# Task instructions
A) Answer these from the privacy law passage:
(i) What mechanism must covered entities offer individuals for any unauthorized use of their PII?
(ii) In what two situations may individuals demand that their PII be rendered not personally identifiable?
(iii) Which ties to a covered entity must a person lack to count as a "third party"?
B) According to the privacy law passage, when can an individual demand that a covered entity stop collecting, using, transferring, or maintaining their PII instead of rendering it not personally identifiable? Answer in one to three sentences.
C) Write the next part of the privacy law passage, starting after its definition of a "third party".

# Supplied passage
[BEGIN]
The FTC’s rules will also require covered entities to offer individuals a mechanism for opt-out consent for any unauthorized use of their PII.
Right to Access. Covered entities are required to provide individuals reasonable access to their PII. If an individual terminates a service or relationship with the covered entity or if the entity enters bankruptcy, individuals are given the right to demand that PII be rendered not personally identifiable or if that is not possible, to cease its collection, use, transfer or maintenance.
Constraints on Transfers to and Use by Third Parties. The Act prohibits third parties from unauthorized use of PII for which opt-in consent is required, unless the individual is notified of and consents to the use. A “third party” is a person that is not related to the covered entity by common ownership or control nor contractually required to comply with the covered entity’s privacy policies, privacy controls, and any applicable confidentiality agreement.
[END]
# Records from a data source
[BEGIN]
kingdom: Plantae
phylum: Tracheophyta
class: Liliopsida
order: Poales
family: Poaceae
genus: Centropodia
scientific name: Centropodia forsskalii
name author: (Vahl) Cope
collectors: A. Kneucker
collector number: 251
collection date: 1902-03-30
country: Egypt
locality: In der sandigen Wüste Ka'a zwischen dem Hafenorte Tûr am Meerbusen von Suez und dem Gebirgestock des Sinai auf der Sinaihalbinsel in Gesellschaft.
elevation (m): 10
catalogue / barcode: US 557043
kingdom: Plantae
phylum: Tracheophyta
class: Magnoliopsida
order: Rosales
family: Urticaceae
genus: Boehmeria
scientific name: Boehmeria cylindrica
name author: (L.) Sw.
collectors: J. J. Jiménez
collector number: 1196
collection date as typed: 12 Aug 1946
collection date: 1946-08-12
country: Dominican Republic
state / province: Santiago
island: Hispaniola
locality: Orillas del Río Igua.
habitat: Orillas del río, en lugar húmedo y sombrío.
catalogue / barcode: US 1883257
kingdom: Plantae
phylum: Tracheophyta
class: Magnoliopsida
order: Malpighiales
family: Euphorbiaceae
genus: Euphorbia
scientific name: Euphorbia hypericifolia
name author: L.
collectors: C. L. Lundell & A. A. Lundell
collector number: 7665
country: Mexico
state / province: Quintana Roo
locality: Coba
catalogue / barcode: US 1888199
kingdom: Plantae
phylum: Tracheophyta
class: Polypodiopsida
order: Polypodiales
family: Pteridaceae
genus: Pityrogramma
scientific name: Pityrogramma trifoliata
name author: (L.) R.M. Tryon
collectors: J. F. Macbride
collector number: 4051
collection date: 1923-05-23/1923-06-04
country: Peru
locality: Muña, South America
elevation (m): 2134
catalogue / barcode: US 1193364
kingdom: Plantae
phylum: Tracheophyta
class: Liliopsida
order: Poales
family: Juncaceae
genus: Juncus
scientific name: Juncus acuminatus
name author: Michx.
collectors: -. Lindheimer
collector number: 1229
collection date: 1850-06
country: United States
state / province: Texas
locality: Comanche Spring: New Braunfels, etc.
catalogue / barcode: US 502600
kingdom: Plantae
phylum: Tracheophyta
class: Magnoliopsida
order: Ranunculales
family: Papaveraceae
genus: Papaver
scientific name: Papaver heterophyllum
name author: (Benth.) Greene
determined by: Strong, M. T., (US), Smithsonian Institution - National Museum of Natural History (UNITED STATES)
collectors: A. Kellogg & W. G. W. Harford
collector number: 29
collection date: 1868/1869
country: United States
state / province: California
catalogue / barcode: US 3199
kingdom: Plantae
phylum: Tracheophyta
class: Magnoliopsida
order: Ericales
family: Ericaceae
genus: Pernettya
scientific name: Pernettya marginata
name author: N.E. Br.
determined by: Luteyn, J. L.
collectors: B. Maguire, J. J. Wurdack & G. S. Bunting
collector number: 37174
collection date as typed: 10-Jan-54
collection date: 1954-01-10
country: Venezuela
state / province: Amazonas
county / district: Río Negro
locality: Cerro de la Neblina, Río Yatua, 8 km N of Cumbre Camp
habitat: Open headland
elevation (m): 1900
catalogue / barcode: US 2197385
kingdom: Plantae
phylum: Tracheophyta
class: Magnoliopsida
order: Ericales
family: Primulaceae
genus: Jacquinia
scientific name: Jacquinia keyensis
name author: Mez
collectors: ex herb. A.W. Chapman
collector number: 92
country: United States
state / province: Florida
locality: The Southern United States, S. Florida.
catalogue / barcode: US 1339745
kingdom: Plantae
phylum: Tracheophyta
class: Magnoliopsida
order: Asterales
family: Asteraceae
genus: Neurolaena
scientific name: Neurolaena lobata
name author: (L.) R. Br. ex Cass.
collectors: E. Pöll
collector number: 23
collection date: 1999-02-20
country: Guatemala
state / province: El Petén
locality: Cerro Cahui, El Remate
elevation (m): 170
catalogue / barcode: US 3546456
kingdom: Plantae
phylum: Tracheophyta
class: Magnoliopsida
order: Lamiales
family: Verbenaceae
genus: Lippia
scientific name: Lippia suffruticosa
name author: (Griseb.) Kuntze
[END]
# Answers for the exercise
A)
(i) A mechanism for opt-out consent.
(ii) When the individual terminates a service or relationship with the covered entity, or when the entity enters bankruptcy.
(iii) The person is neither related to the covered entity by common ownership or control nor contractually required to comply with the covered entity's privacy policies, privacy controls, and any applicable confidentiality agreement.

B) The individual can make this demand after terminating a service or relationship with the covered entity, or when the entity enters bankruptcy. It applies only if rendering the PII not personally identifiable is not possible. In that case, the individual may demand that the entity cease the PII's collection, use, transfer, or maintenance.

C)
A covered entity is required to provide notice to individuals if the entity intends to transfer covered information to third parties. If a third party receives covered information from a covered entity, the third party is treated as a covered entity under the Act unless the FTC decides otherwise. When a transfer occurs, the covered entity and third party must enter into a contract ensuring that "the third party will not combine information that is not personally identifiable ... with other information in order to identify individuals with that information." The concept of transfer is not limited to situations where active steps are undertaken by a covered entity – it includes the collection of the information by a third party through a covered entity’s website, mobile application, or other consumer interface. Transfers to "unreliable third parties" are prohibited.
Unauthorized Use. The term ‘‘unauthorized use’’ means the use of covered information for any purpose not authorized by the individual to whom the information pertains, other than use:
- To process a transaction or service requested by that individual;
- To operate the covered entity that is providing a transaction or service requested by that individual, such as inventory management, accounting, planning, product or service improvement or forecasting;
- To prevent or detect fraud or to provide for a secure environment;
- To investigate a possible crime or that is required by law or legal process;
- To market or advertise to an individual from a covered entity if the personally identifiable information used for such marketing or advertising was collected directly by the covered entity;
- Necessary for the improvement of the transaction or service through research and development; or
- Necessary for internal operations, including collecting customer satisfaction surveys to improve customer service information as well as collection of website visit and click-through rates to improve site navigation.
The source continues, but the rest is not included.